Saved data entries:
·····

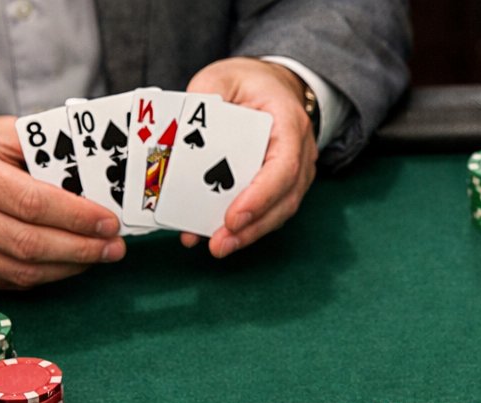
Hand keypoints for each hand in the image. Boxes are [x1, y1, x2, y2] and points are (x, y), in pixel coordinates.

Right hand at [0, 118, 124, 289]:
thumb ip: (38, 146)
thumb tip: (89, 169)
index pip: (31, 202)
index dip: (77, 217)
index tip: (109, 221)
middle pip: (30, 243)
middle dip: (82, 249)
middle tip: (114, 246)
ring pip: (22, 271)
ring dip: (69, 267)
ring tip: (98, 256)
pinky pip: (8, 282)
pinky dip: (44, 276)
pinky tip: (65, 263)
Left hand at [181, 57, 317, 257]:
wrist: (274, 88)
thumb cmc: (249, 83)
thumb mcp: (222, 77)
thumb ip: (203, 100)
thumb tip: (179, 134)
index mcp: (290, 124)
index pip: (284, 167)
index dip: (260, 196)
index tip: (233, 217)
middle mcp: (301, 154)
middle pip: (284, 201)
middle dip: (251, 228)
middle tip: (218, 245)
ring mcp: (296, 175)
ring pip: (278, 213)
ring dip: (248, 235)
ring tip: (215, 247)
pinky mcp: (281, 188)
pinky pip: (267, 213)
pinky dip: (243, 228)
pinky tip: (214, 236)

·····

- [YOUR INSTRUCTIONS] Starting at the line that contains "wrist: (274, 88)", retype each line through the last one in the records, both included, and add nothing.

- [COMPLETED TASK]
wrist: (274, 88)
thumb cmc: (249, 83)
thumb mcp: (222, 77)
thumb ip: (203, 100)
thumb tip: (179, 134)
index mcp: (290, 124)
index pip: (284, 167)
index dip: (260, 196)
index tip: (233, 217)
middle mcp: (301, 154)
middle pip: (284, 201)
middle dip: (251, 228)
middle tip: (218, 245)
ring mcp: (296, 175)
ring pip: (278, 213)
ring dip: (248, 235)
ring tip: (215, 247)
pinky mcp: (281, 188)
pinky pip: (267, 213)
pinky dip: (243, 228)
pinky tip: (214, 236)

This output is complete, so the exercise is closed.